Scanning the family albums

Introduction

Our family has a limit of spending per member of 100NOK for our Christmas gifts. Of course I want to give something cool, and an idea formed in my mind. After a flooding last year destroyed some photo albums, I've wanted to preserve these digitally. Having photos digitally makes sharing of previous memories simpler, everybody can have a copy!

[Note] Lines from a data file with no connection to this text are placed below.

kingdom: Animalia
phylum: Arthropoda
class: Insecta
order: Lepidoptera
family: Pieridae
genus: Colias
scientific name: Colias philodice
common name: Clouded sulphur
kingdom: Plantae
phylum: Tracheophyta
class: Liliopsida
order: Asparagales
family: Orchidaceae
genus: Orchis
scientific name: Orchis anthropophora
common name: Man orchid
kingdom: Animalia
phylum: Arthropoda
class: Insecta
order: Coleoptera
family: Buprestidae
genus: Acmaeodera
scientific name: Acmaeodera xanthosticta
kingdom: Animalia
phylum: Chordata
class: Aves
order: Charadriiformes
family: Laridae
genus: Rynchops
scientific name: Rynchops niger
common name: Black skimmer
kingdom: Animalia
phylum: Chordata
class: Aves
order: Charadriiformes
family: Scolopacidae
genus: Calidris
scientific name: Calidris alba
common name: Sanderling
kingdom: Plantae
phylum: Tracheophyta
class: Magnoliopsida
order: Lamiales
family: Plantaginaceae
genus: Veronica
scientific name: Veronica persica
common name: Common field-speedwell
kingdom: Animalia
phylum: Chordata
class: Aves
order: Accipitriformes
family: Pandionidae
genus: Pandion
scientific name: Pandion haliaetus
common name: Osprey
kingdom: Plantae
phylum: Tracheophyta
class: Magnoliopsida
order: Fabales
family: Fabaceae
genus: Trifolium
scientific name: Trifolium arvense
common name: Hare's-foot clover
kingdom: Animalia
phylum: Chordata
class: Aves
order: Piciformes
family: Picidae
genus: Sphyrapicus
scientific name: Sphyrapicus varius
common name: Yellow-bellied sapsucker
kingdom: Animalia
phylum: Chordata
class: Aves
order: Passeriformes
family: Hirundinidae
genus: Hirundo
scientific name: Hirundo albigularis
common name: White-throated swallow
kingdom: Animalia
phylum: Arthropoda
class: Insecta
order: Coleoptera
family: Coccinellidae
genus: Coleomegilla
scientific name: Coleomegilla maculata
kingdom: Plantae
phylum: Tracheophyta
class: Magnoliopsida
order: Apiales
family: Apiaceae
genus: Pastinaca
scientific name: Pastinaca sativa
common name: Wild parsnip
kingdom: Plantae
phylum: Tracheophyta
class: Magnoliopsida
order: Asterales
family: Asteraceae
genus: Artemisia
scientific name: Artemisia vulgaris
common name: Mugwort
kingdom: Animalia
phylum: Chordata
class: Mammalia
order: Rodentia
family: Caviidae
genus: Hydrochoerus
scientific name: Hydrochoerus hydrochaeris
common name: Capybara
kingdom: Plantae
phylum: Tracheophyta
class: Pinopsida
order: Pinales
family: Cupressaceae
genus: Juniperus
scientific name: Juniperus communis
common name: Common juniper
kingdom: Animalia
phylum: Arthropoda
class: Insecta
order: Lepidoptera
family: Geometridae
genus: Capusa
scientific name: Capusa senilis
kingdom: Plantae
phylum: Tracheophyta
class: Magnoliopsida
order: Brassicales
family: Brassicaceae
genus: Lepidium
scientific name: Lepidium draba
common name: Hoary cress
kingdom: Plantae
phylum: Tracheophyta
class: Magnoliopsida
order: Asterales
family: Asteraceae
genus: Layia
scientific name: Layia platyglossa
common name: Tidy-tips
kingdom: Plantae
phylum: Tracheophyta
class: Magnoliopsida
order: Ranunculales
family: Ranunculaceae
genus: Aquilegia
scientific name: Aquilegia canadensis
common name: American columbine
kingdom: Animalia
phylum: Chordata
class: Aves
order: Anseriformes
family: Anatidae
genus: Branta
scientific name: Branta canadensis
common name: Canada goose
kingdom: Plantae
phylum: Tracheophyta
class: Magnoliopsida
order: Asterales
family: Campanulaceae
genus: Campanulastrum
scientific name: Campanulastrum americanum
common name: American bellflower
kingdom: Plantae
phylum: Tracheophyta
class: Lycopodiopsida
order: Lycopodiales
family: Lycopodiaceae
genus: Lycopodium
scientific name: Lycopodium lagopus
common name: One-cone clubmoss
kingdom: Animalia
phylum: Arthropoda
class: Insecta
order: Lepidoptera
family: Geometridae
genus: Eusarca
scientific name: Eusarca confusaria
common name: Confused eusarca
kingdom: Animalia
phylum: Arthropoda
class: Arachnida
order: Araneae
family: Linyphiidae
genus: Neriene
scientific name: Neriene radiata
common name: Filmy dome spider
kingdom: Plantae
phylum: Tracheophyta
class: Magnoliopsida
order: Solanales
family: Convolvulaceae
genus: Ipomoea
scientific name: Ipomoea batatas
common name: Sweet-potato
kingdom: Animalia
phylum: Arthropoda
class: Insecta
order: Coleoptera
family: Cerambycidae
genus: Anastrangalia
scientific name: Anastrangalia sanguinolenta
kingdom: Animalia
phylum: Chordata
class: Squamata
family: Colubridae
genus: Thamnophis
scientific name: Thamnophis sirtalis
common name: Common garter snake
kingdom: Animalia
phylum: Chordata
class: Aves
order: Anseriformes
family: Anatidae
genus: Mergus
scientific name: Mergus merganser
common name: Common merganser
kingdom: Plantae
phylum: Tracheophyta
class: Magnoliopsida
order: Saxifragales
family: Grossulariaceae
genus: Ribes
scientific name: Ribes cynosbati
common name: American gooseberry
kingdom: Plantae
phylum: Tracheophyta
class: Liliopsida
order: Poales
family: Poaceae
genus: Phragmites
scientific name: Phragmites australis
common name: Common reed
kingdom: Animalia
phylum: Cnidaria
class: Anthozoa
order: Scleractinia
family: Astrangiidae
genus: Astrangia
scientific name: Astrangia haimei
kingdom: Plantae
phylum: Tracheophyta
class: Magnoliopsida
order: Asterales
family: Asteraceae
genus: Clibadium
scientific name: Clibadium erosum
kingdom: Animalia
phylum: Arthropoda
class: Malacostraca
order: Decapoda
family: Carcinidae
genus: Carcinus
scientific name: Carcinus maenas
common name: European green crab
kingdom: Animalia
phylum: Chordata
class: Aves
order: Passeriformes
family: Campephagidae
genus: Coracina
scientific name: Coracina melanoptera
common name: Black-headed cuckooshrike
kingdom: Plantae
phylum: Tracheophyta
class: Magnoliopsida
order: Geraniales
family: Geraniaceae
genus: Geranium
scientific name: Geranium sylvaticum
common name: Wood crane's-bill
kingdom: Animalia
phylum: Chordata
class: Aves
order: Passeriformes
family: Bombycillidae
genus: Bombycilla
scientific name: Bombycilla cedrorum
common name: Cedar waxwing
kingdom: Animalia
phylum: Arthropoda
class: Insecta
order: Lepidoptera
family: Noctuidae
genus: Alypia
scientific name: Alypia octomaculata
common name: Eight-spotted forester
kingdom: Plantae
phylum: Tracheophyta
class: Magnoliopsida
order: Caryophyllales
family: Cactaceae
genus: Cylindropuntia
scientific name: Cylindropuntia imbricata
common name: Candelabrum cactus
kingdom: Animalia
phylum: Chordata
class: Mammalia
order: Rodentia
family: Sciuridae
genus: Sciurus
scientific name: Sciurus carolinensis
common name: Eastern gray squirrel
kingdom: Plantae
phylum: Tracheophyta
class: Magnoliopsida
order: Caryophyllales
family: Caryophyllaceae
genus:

With this in mind I formulated my plan. I'm going to scan all the photos, crop them, and share them on a self-hosted instance of a photo gallery.

Equipment

  • A Canon Canoscan LiDE 220 bought on FINN.no for 600NOK
  • A webserver to host the content

The scanner can be resold after the project, which will probably net me 500NOK in return. The webserver is a ROCKPro64 from pine64, in which 8TB of hard drive space in RAID1 mode is connected, giving 4TB of usable space. Plenty for a couple of images.

Tools

SANE

I wrote a minimal frontend around SANE in Rust. This sets the resolution for scanning the document, and polls the SCAN button to scan the next image. One can probably use any scanning software, but I wanted to learn a bit regarding scanner protocols.

Imagemagick

A lot of the images comes in a standard format, which allows four images to be scanned at the same time. This can be split into four separate images using

convert in.png +repage -crop 2x2@ +repage out_%d.png

which might save a bit of time at a later stage. This turned out not to be worth it, as no images were really the correct size, and GIMP worked decently snappy for cropping the images.

Lychee

To host the photos I've looked at various open-source options. Lychee was tested by setting up the infrastructure and choosing some small subset of images. Lychee seems very user-friendly, and allows tagging of photos and searching through all the albums. The community is also very nice, and my pull request for adding Norsk Bokmål was quickly accepted!

GIMP

The image editing tool GIMP was used for cropping all the images. The context menu on right click along with keyboard shortcuts meant 4 images could be split in a short amount of time.

The scanning

Scanning was mostly performed by placing the photos in the corners and pushing Scan on the scanner. For resolution I selected 600DPI, a good compromise between size and scan time (40s per plate) and quality. The result of this step is 462 uncropped scans, totalling 26GB. Some photos were large enough to require their own scan, so I estimate a total of 1500 photos. The steps detailed here took about two weekends and some evenings (25 hours?), mostly with the dull activity of waiting for the scans to complete.

The mess when scanning...

The presentation

All the images were deployed to the Lychee instance, resulting in 17 different albums, containing pictures of my grandparents, us, and many pictures of my father when he was younger. Both my parents, and all my siblings received a cute Christmas card with their username and password, and much was had in looking through these pictures.

All in, this project took about 50 hours, and was well below the stipulated cost. Now, what project should I take on for next Christmas?